Exercise: Format the entries below as a Markdown table with the columns "No." and "Text", numbering each row and omitting blank lines. Begin at the first line of the entries and stop after the line that contains "um jeweils 0,25".

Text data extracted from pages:
'''

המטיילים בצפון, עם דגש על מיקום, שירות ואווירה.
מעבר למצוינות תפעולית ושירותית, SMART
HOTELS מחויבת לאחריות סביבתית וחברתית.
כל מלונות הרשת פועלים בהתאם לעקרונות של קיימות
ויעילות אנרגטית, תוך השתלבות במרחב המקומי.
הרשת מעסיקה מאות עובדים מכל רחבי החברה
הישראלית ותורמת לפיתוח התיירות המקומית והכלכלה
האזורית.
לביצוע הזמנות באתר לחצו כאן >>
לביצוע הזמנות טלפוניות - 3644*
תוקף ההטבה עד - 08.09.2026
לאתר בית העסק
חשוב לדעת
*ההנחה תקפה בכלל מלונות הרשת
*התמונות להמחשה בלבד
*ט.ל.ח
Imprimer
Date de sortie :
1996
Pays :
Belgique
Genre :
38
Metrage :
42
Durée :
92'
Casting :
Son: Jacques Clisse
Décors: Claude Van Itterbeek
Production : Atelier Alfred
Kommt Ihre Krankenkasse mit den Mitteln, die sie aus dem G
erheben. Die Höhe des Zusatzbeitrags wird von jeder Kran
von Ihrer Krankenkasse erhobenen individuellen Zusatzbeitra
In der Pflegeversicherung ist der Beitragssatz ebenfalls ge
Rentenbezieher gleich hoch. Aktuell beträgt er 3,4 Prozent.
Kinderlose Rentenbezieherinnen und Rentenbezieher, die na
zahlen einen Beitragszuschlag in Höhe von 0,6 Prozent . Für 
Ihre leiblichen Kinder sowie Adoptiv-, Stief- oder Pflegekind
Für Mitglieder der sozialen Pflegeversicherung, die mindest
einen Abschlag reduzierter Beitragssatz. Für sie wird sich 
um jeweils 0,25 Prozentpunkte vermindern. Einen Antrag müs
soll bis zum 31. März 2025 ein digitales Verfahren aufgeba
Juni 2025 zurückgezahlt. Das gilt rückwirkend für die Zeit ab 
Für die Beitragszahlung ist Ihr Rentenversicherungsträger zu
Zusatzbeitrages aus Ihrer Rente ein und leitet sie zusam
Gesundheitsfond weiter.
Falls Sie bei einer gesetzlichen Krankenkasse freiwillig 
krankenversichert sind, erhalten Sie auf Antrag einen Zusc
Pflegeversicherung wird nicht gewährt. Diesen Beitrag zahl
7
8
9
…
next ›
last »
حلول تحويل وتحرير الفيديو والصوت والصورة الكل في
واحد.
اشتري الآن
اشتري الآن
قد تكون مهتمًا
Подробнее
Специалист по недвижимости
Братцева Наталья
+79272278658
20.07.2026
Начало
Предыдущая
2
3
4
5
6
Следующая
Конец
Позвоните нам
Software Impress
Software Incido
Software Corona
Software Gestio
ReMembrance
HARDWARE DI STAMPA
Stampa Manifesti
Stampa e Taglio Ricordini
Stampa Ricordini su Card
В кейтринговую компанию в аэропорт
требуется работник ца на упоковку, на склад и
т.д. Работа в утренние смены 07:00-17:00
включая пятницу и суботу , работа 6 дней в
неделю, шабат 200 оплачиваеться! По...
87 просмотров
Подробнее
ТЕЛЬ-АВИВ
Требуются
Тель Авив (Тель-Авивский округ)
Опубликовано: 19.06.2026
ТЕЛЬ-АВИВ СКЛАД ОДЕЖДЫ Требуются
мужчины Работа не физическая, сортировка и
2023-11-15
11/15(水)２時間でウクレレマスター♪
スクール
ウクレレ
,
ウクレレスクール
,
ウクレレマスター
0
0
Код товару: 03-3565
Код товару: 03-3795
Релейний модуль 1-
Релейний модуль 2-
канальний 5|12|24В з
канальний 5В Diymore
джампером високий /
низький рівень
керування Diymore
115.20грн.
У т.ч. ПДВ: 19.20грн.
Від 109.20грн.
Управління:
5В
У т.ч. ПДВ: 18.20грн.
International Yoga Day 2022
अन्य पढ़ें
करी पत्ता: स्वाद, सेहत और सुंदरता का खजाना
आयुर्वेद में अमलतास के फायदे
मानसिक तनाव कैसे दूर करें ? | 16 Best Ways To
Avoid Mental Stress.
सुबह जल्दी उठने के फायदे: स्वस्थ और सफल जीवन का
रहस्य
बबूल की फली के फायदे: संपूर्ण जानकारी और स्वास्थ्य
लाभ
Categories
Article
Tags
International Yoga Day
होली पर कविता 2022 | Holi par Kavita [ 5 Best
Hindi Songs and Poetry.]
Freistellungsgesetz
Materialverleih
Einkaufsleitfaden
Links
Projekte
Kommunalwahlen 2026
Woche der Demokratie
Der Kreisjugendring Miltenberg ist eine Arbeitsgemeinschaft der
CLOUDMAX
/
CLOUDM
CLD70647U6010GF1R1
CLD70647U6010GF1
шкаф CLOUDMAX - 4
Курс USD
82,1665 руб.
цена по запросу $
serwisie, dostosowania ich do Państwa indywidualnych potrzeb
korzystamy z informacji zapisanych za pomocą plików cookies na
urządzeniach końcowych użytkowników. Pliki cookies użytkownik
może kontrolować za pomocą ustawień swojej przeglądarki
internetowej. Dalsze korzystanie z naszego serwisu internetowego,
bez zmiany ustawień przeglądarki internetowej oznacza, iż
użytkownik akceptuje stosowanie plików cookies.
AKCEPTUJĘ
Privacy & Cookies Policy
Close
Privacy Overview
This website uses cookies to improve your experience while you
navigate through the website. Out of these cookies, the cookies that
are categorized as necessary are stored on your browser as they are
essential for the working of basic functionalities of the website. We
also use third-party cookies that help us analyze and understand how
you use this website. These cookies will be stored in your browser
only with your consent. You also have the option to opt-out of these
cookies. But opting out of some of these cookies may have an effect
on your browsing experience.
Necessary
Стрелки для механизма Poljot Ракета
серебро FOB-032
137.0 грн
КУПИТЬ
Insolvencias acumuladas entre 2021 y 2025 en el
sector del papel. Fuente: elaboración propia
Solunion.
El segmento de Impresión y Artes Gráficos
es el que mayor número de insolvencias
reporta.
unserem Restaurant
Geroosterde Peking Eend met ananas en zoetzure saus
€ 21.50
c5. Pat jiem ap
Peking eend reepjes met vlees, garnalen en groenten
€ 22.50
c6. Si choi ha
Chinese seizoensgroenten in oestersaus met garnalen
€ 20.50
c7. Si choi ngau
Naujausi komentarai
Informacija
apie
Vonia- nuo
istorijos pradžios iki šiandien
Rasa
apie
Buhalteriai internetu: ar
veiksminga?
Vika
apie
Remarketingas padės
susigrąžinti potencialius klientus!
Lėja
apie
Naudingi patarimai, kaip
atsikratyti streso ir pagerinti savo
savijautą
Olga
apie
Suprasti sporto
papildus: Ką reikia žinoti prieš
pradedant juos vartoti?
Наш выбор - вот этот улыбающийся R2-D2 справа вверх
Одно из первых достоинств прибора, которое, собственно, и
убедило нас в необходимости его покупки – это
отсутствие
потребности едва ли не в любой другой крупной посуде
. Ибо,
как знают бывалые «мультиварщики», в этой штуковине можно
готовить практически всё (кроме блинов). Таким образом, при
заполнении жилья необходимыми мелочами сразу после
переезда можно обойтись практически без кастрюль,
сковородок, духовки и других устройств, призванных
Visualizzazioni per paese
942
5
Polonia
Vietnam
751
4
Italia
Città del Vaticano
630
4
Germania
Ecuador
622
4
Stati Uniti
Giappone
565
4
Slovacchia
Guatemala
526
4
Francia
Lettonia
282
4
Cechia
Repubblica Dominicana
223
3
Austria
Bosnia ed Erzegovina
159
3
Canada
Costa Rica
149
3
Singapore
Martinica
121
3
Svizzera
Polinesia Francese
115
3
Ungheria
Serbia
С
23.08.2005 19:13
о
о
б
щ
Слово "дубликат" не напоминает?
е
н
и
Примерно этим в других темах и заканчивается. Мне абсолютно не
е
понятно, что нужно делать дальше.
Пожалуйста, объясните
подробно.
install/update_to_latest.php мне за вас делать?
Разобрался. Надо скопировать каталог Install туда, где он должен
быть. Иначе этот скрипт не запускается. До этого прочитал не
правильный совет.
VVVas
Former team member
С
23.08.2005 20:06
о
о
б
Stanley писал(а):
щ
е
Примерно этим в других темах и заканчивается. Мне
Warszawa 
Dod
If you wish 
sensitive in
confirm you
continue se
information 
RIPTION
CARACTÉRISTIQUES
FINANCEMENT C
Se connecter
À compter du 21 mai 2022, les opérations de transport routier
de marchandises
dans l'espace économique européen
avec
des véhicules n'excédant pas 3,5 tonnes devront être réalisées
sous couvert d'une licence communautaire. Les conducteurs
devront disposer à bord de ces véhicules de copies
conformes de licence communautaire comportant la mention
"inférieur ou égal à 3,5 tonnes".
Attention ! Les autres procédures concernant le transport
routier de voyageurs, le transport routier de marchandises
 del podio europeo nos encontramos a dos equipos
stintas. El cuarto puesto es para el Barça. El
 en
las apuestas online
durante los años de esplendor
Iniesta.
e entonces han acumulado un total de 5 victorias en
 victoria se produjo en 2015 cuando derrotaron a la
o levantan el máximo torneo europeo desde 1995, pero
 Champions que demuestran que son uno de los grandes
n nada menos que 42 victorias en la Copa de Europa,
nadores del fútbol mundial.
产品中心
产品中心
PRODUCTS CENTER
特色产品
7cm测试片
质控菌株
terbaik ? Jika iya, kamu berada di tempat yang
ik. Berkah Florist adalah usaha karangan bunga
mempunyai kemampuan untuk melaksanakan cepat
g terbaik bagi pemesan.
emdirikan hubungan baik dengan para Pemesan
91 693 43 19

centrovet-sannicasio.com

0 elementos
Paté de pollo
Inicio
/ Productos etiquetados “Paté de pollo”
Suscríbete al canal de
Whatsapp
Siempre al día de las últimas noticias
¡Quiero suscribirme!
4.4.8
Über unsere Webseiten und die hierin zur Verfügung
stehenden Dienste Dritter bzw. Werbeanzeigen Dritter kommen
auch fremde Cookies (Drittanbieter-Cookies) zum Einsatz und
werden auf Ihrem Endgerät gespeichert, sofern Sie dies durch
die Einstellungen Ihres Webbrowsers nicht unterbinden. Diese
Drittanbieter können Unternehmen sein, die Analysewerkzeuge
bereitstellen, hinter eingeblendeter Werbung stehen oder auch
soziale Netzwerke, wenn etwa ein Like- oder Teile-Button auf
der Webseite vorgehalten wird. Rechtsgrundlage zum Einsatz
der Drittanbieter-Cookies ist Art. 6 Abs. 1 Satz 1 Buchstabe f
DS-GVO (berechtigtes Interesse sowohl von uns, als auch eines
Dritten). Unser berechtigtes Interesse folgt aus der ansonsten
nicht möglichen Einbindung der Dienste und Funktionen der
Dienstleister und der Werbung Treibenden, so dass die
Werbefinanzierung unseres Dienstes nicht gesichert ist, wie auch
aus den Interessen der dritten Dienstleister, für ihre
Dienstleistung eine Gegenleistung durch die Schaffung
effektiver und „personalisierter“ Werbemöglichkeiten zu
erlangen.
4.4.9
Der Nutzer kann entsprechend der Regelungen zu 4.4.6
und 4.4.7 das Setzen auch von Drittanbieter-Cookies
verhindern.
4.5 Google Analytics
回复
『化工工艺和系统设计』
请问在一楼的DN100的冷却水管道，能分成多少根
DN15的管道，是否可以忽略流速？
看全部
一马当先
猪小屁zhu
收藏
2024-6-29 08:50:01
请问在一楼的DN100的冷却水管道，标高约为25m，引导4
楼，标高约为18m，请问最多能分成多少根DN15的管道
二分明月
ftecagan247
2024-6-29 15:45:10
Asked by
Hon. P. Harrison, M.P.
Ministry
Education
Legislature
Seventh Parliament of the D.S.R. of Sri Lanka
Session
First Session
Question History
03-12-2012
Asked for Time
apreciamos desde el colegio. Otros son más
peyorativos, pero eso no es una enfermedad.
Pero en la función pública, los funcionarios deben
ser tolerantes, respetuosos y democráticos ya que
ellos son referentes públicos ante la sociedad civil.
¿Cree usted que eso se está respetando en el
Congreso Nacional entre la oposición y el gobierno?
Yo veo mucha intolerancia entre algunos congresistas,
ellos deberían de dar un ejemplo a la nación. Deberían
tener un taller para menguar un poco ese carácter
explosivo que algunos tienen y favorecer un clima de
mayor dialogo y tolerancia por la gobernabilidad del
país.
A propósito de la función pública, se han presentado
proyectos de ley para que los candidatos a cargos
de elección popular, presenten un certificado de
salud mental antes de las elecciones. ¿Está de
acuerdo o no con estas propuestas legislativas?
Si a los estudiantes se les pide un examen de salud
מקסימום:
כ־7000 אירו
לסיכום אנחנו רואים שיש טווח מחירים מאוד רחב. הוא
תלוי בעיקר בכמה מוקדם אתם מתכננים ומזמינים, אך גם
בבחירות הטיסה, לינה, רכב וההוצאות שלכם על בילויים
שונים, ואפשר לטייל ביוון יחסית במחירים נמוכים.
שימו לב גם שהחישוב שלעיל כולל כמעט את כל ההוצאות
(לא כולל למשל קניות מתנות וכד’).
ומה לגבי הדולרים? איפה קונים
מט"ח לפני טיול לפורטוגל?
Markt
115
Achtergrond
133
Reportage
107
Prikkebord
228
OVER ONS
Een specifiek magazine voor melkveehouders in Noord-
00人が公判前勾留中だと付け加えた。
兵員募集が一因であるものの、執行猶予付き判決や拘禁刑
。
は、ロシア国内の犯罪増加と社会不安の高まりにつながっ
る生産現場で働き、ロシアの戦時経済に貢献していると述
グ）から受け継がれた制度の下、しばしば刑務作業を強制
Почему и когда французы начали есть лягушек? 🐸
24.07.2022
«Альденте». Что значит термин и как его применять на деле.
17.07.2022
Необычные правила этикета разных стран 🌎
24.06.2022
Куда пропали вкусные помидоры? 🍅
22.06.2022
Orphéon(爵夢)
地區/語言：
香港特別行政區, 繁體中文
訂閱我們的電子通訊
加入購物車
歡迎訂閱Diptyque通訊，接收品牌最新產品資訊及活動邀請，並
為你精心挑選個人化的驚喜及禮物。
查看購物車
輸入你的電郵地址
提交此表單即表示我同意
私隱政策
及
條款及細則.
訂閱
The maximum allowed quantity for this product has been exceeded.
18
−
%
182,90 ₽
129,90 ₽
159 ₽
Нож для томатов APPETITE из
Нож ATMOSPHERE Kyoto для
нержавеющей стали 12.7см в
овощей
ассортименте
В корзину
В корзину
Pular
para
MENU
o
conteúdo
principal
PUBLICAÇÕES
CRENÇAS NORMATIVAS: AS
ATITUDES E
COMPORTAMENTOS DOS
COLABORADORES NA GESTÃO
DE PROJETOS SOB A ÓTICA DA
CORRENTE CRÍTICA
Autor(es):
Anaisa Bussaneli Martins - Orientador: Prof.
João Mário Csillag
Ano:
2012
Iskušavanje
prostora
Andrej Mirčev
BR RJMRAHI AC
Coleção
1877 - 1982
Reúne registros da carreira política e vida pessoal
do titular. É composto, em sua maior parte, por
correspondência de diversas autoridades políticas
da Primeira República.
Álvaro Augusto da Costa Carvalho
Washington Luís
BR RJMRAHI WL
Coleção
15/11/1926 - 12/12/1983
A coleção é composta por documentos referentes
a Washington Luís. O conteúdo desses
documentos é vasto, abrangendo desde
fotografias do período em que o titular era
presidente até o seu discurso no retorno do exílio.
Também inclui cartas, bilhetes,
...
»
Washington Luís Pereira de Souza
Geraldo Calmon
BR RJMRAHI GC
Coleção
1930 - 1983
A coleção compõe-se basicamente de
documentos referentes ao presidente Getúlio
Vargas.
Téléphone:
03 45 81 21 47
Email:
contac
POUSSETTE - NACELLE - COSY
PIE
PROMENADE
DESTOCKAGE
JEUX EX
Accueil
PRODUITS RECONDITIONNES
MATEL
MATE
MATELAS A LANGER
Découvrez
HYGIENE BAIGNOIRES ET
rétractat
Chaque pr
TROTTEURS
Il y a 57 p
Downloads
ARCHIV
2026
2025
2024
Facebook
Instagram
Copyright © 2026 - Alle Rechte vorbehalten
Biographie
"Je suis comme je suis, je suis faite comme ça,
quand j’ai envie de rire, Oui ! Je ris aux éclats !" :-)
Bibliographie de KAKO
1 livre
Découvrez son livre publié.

'''

Solved problem:
| No. | Text |
|---|---|
| 1 | המטיילים בצפון, עם דגש על מיקום, שירות ואווירה. |
| 2 | מעבר למצוינות תפעולית ושירותית, SMART |
| 3 | HOTELS מחויבת לאחריות סביבתית וחברתית. |
| 4 | כל מלונות הרשת פועלים בהתאם לעקרונות של קיימות |
| 5 | ויעילות אנרגטית, תוך השתלבות במרחב המקומי. |
| 6 | הרשת מעסיקה מאות עובדים מכל רחבי החברה |
| 7 | הישראלית ותורמת לפיתוח התיירות המקומית והכלכלה |
| 8 | האזורית. |
| 9 | לביצוע הזמנות באתר לחצו כאן >> |
| 10 | לביצוע הזמנות טלפוניות - 3644* |
| 11 | תוקף ההטבה עד - 08.09.2026 |
| 12 | לאתר בית העסק |
| 13 | חשוב לדעת |
| 14 | *ההנחה תקפה בכלל מלונות הרשת |
| 15 | *התמונות להמחשה בלבד |
| 16 | *ט.ל.ח |
| 17 | Imprimer |
| 18 | Date de sortie : |
| 19 | 1996 |
| 20 | Pays : |
| 21 | Belgique |
| 22 | Genre : |
| 23 | 38 |
| 24 | Metrage : |
| 25 | 42 |
| 26 | Durée : |
| 27 | 92' |
| 28 | Casting : |
| 29 | Son: Jacques Clisse |
| 30 | Décors: Claude Van Itterbeek |
| 31 | Production : Atelier Alfred |
| 32 | Kommt Ihre Krankenkasse mit den Mitteln, die sie aus dem G |
| 33 | erheben. Die Höhe des Zusatzbeitrags wird von jeder Kran |
| 34 | von Ihrer Krankenkasse erhobenen individuellen Zusatzbeitra |
| 35 | In der Pflegeversicherung ist der Beitragssatz ebenfalls ge |
| 36 | Rentenbezieher gleich hoch. Aktuell beträgt er 3,4 Prozent. |
| 37 | Kinderlose Rentenbezieherinnen und Rentenbezieher, die na |
| 38 | zahlen einen Beitragszuschlag in Höhe von 0,6 Prozent . Für  |
| 39 | Ihre leiblichen Kinder sowie Adoptiv-, Stief- oder Pflegekind |
| 40 | Für Mitglieder der sozialen Pflegeversicherung, die mindest |
| 41 | einen Abschlag reduzierter Beitragssatz. Für sie wird sich  |
| 42 | um jeweils 0,25 Prozentpunkte vermindern. Einen Antrag müs |